# PROMPT
Please quote the lines in the entries below from the one containing "when conversing in" through the one containing "Xiaomi’s official marketplace.", word for word.

[MATERIAL TO PROCESS Boundary: Start]

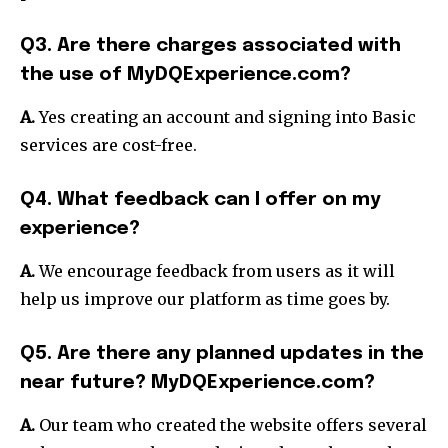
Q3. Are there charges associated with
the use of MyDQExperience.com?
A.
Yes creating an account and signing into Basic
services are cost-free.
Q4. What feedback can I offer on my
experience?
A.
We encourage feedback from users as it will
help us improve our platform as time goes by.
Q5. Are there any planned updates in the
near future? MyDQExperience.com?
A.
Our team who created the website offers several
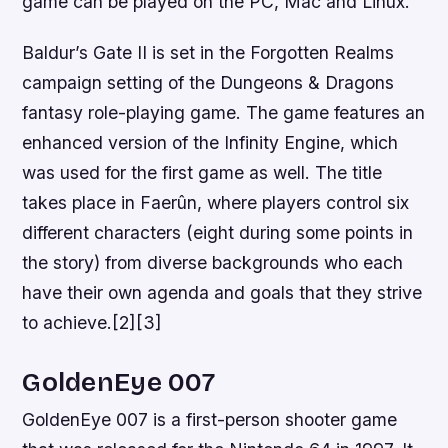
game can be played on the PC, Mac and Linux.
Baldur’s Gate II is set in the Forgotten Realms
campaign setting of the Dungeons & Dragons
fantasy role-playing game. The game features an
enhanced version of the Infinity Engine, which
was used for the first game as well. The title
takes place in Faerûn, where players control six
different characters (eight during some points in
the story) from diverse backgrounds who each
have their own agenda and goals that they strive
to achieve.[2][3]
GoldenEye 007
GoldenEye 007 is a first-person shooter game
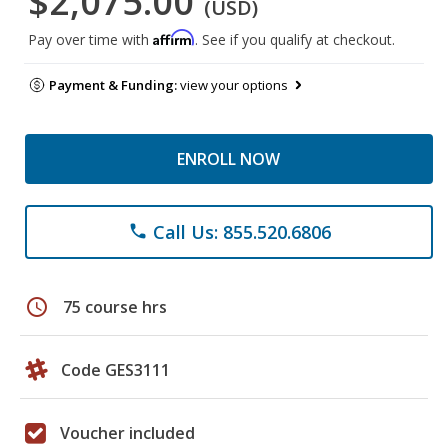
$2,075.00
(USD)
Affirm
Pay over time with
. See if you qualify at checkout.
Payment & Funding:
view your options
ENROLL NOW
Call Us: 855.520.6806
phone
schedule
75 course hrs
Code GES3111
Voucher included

[MATERIAL TO PROCESS Boundary: End]
[MATERIAL TO PROCESS Boundary: Start]

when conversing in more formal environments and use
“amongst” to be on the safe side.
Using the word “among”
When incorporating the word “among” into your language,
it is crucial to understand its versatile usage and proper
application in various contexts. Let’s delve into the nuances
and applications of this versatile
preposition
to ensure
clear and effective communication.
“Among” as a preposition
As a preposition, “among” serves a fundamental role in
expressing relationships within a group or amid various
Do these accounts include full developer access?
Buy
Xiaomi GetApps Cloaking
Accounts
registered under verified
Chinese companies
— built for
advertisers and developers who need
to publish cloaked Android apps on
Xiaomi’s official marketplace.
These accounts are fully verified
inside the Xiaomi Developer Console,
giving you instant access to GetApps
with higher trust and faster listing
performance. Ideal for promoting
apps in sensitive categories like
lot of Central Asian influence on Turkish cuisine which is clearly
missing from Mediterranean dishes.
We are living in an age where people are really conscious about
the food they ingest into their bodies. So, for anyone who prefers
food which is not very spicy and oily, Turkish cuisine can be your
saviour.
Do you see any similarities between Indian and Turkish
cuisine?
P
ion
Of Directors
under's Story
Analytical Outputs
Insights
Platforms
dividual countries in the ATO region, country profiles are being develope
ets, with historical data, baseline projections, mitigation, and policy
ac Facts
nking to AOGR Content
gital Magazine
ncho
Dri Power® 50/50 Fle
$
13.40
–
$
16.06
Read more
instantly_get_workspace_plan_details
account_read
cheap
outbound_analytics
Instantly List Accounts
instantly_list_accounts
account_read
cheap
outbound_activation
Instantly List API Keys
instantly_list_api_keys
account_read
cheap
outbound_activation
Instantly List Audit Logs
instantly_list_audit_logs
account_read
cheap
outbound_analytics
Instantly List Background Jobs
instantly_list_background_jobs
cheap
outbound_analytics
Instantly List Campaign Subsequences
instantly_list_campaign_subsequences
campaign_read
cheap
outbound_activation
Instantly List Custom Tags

[MATERIAL TO PROCESS Boundary: End]

# RESPONSE BOX
when conversing in more formal environments and use
“amongst” to be on the safe side.
Using the word “among”
When incorporating the word “among” into your language,
it is crucial to understand its versatile usage and proper
application in various contexts. Let’s delve into the nuances
and applications of this versatile
preposition
to ensure
clear and effective communication.
“Among” as a preposition
As a preposition, “among” serves a fundamental role in
expressing relationships within a group or amid various
Do these accounts include full developer access?
Buy
Xiaomi GetApps Cloaking
Accounts
registered under verified
Chinese companies
— built for
advertisers and developers who need
to publish cloaked Android apps on
Xiaomi’s official marketplace.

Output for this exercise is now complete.